#### [Exercise]
All lines from the one containing "index pip: (431, 268)" through the final line of the records below should be reproduced exactly, with the pictures left out.

Content starts

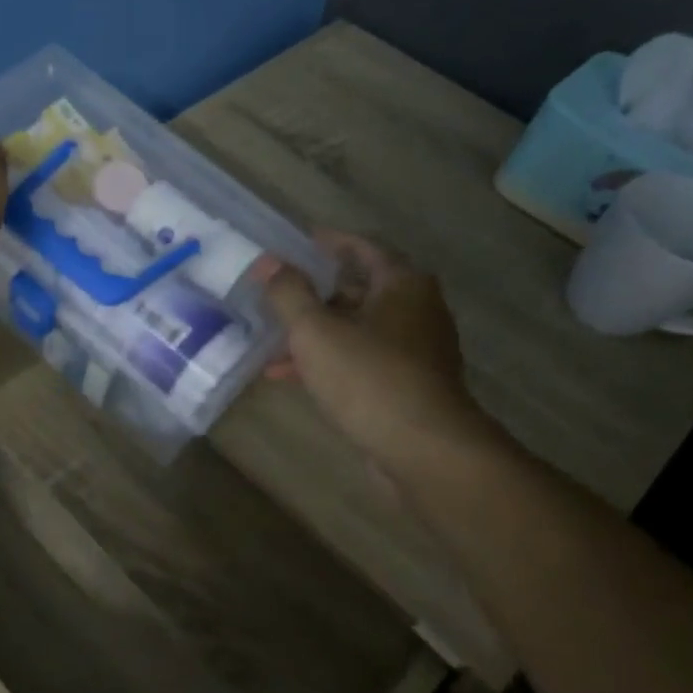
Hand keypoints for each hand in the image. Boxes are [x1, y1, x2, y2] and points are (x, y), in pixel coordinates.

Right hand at [258, 231, 493, 475]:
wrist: (424, 450)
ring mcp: (416, 351)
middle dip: (314, 293)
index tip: (295, 242)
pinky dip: (329, 361)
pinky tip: (289, 376)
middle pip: (358, 289)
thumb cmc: (369, 377)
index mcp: (402, 284)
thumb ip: (288, 293)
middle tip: (276, 291)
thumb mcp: (315, 331)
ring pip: (356, 329)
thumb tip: (268, 264)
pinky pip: (361, 361)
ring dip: (315, 333)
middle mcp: (417, 310)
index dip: (326, 243)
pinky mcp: (409, 386)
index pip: (362, 247)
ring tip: (271, 340)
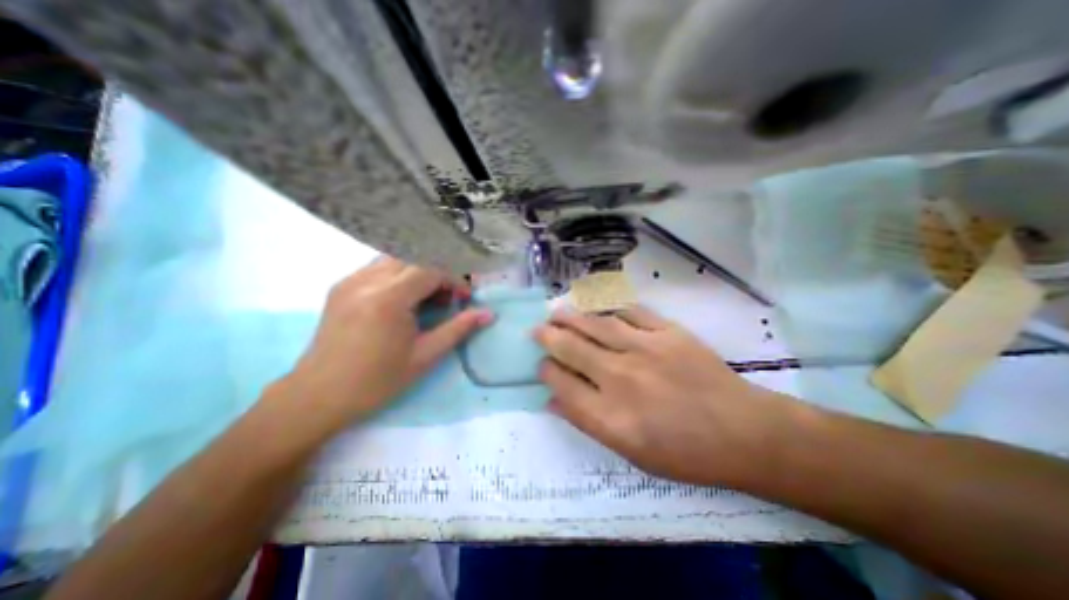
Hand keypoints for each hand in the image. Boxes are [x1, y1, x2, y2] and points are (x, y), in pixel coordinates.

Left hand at [273, 257, 492, 429]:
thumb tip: (488, 314)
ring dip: (418, 272)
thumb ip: (458, 329)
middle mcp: (367, 280)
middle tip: (447, 299)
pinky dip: (400, 276)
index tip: (465, 298)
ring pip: (396, 258)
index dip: (454, 279)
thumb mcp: (425, 356)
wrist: (318, 396)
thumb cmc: (377, 381)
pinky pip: (379, 267)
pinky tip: (402, 300)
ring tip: (426, 299)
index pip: (431, 268)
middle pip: (414, 257)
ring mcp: (350, 280)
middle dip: (438, 273)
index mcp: (389, 298)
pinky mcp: (341, 286)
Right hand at [535, 305, 790, 487]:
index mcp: (610, 415)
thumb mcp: (630, 453)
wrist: (742, 432)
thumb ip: (587, 423)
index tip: (542, 365)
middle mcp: (621, 378)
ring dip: (572, 317)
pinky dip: (609, 308)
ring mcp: (645, 350)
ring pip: (596, 325)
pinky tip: (597, 307)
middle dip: (548, 337)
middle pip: (572, 349)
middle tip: (537, 329)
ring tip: (556, 312)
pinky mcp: (668, 332)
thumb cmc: (684, 452)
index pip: (562, 384)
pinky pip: (630, 312)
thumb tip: (553, 401)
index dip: (546, 371)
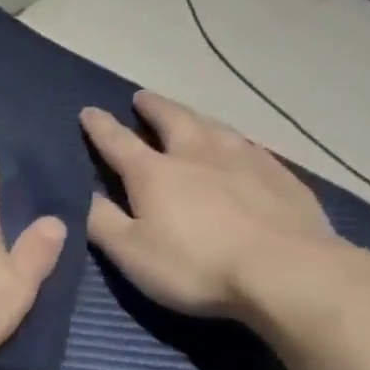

Content ends

#### [Exercise answer]
index pip: (431, 268)
middle pip: (414, 257)
ring mcp: (350, 280)
middle dip: (438, 273)
index mcp: (389, 298)
pinky mcp: (341, 286)
Right hand at [535, 305, 790, 487]:
index mcp: (610, 415)
thumb mcp: (630, 453)
wrist: (742, 432)
thumb ip: (587, 423)
index tip: (542, 365)
middle mcp: (621, 378)
ring dip: (572, 317)
pinky dip: (609, 308)
ring mcp: (645, 350)
ring pip: (596, 325)
pinky tip: (597, 307)
middle dip: (548, 337)
middle pip: (572, 349)
middle tip: (537, 329)
ring tip: (556, 312)
pinky mcp: (668, 332)
thumb cmc: (684, 452)
index pip: (562, 384)
pinky pip: (630, 312)
thumb tip: (553, 401)
index dip: (546, 371)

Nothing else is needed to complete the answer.